Education

Student Union: Use ‘Jazz Hands’ Instead Of Clapping Or Face ‘Consequences’

Students in England were advised to use jazz hands instead of “whooping” and clapping to celebrate the election of a new student union president Thursday.

The National Union of Students advised students to wave their hands in the air so they’re considerate of deaf people when commemorating the election of Shakira Martin, the new president of the National Union of Students in Brighton, England, according to The Telegraph.

“No whooping, it does have a serious impact on some delegates ability to access conference,” said Estelle Hart, an elections committee member for the union. “Gentle reminder not to whoop.”

“We’ve had a number of requests that people stop whooping,” Shelly Asquith, the organization’s vice president for welfare also told students.

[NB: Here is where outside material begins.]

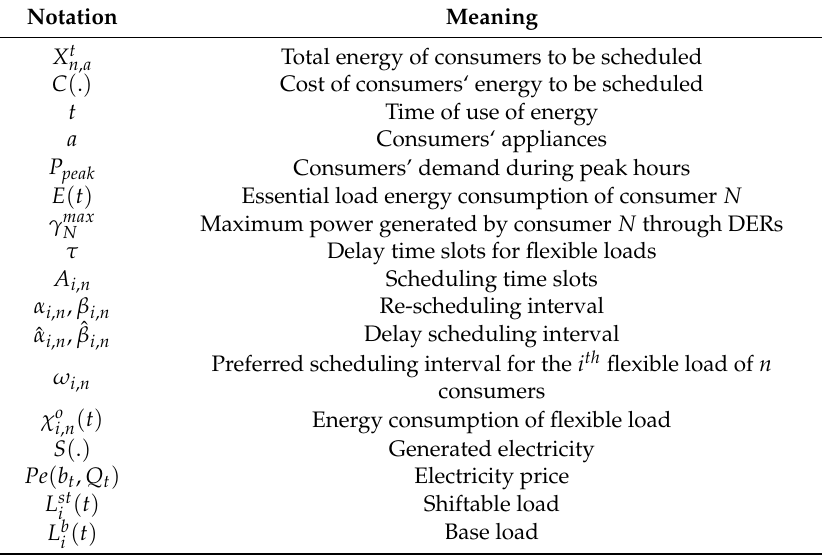
Table 2. Notations and symbols used in this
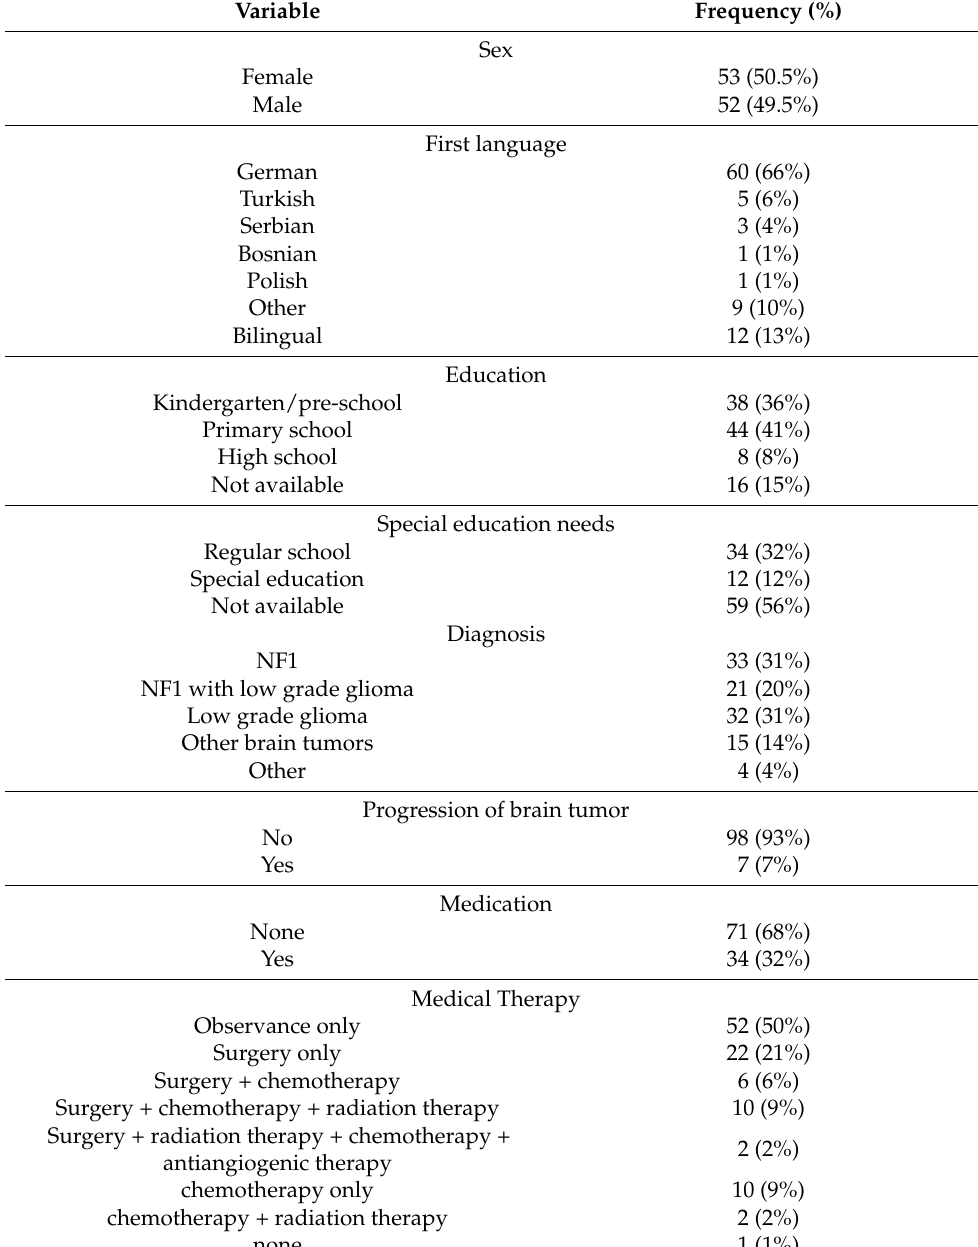
Table 1. Descriptive date (Sociodemographic and medical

The Durham University chapter of the National Union of Students has put forward a motion to ban clapping and whooping for future union events.

“Access needs of disabled students are disregarded/overlooked in terms of conference member behaviour,” said the motion, according to The Telegraph, warning about impairing the “safety and wellbeing” of disabled students. “[There should be] reduced cheering or unnecessary loud noises on conference floor, including whooping and clapping” and “consequences for those who ignore this requirement.”

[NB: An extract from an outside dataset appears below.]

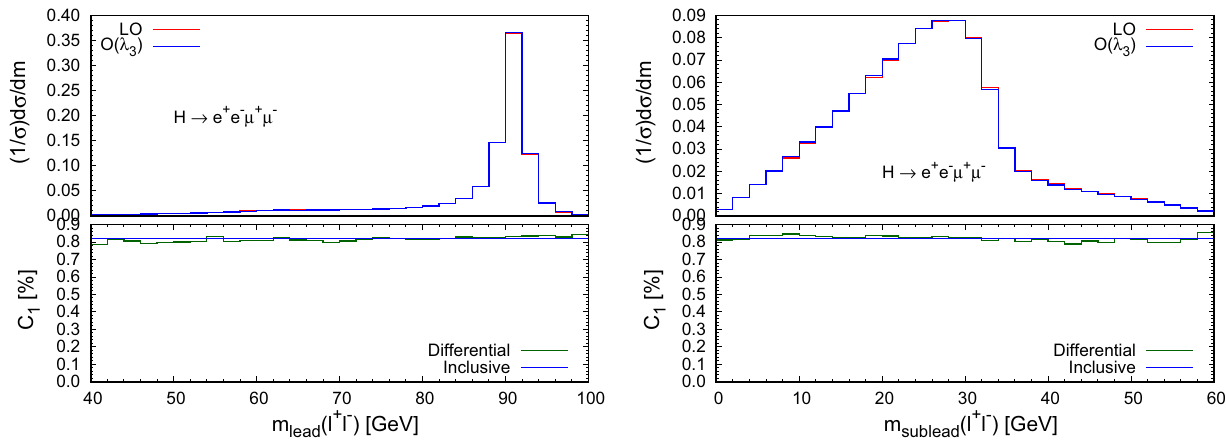
Fig. 7 Leading (left) and subleading (right) OSSF lepton pair invariant mass distributions in H → e + e − μ + μ − . Upper panel: normalized LO (red) and O (λ 3 ) (blue) distributions. Lower panel: C 1 for differential (green) and total decay width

“Some delegates are requesting that we move to jazz hands rather than clapping, as it’s triggering anxiety,” said the National Union of Students in 2015. “Please be mindful!”

The National Union of Students features a page to “report racism and xenophobia.”

“Everyone has the right to feel safe on the street,” acknowledged the organization, “but for many people, leaving their house means risking verbal and sometimes physical abuse.”

The racism and xenophobia reporting system strives to “collect data over time to help monitor the correlation between these incidents and inflammatory speech from the media and politicians.”

The Daily Caller News Foundation reached out to the National Union of Students for comment, but received none in time for publication.